Our drug development paradigm, framed by the Federal Food, Drug, and Cosmetics Act (FFDCA) of 1938, relies on animal tests for safety and efficacy evaluation. Data show that it typically takes 10 to 15 years and an average investment of $1 billion and up to $6 billion for a new drug. Animal tests are non-predictive of the human response to drugs, failing in 95 percent of cases when they go to human clinical trials. This antiquated process of pharmaceutical innovation slows delivery of palliatives and cures for patient groups, drives up drug costs, and sacrifices countless animals, including mice, rats, dogs, and non-human primates.

“We applaud the Senate HELP Committee for taking action to move drug development into the 21st Century and include this important statute change to allow for innovation which will speed drug development, and bring much needed cures to Americans, said Gary K. Michelson, M.D., Founder and Co-chair, Michelson Center for Public Policy.  “The most predictive technologies in existence should be available to drug sponsors to provide the safest and most effective medicines for patients.” 

“We are already on the verge of the next phase of modern drug development, and FDA modernization will be the catalyst for this transition to modern science,” noted Tamara Drake, director of research and regulatory policy at the Center for a Humane Economy.   

“Drug testing requirements have not kept pace with scientific innovation, and both the public and animals have suffered for it,” said PETA Senior Vice President of Laboratory Investigations Kathy Guillermo

The Center for a Humane Economy, Animal Wellness Action, the Animal Wellness Foundation, the Michelson Center for Public Policy, SPCA International, National Medical Association, Emulate Inc., PETA, Citizens for Alternatives to Animal Research and Experimentation, Phoenix Zones Initiative, the National Medical Association, the National Hispanic Medical Association, Teva Pharmaceuticals, Emulate, Nortis Bio, Beyond Celiac, the San Francisco AIDS Foundation, the United Leukodystrophy Foundation, Myositis Association, SPCA International, the Progressive Animal Welfare Society, and Pasado’s Safe Haven were among more than 150 organizations and businesses that endorsed the FDA Modernization Act.

The Center for a Humane Economy (“the Center”) is a non-profit organization that focuses on influencing the conduct of corporations to forge a humane economic order. The first organization of its kind in the animal protection movement, the Center encourages businesses to honor their social responsibilities in a culture where consumers, investors, and other key stakeholders abhor cruelty and the degradation of the environment and embrace innovation as a means of eliminating both.

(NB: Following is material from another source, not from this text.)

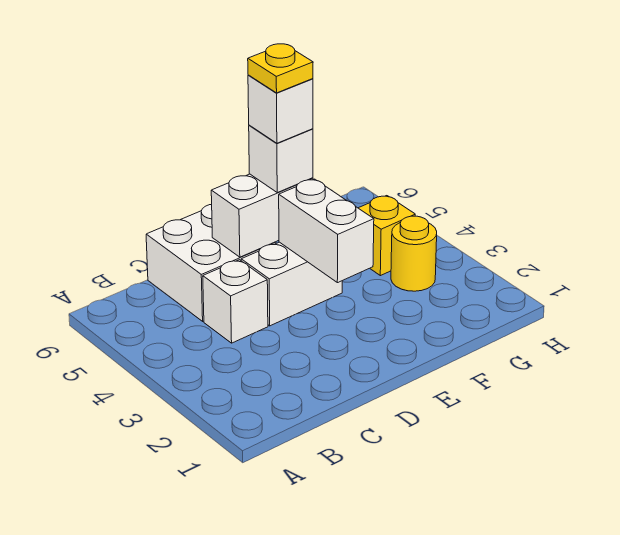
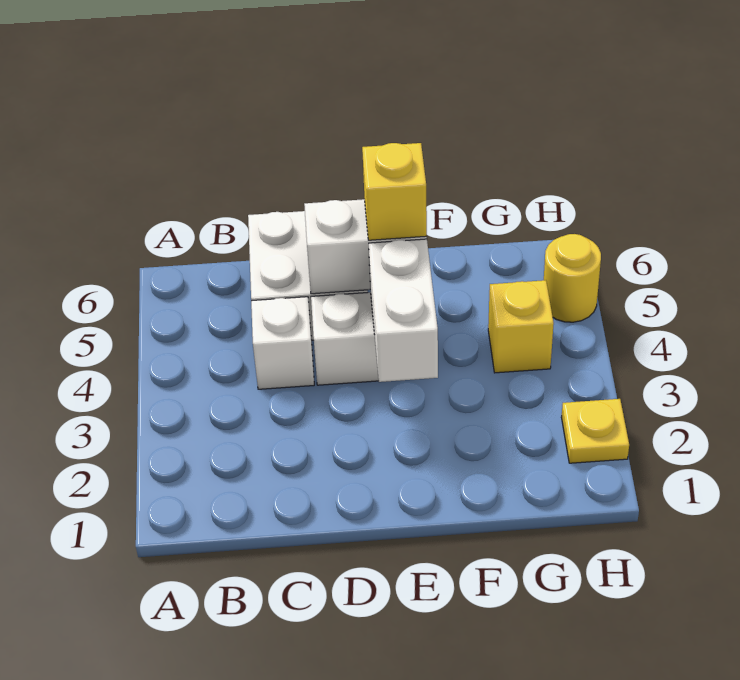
white 1x1 brick [249,125,313,193] -> yellow 1x1 brick [362,143,427,240]
white 1x1 brick [248,75,313,143] -> none
yellow 1x1 plate [248,44,313,93] -> yellow 1x1 plate moved to [561,399,629,463]
yellow 1x1 round brick [391,216,437,291] -> yellow 1x1 round brick moved to [544,234,601,322]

Animal Wellness Action (Action) is a Washington, D.C.-based 501(c)(4) organization with a mission of helping animals by promoting legal standards forbidding cruelty. We champion causes that alleviate the suffering of companion animals, farm animals, and wildlife. We advocate for policies to stop dogfighting and cockfighting and other forms of malicious cruelty and to confront factory farming and other systemic forms of animal exploitation. To prevent cruelty, we promote enacting good public policies and we work to enforce those policies. To enact good laws, we must elect good lawmakers, and that’s why we remind voters which candidates care about our issues and which ones don’t. We believe helping animals helps us all.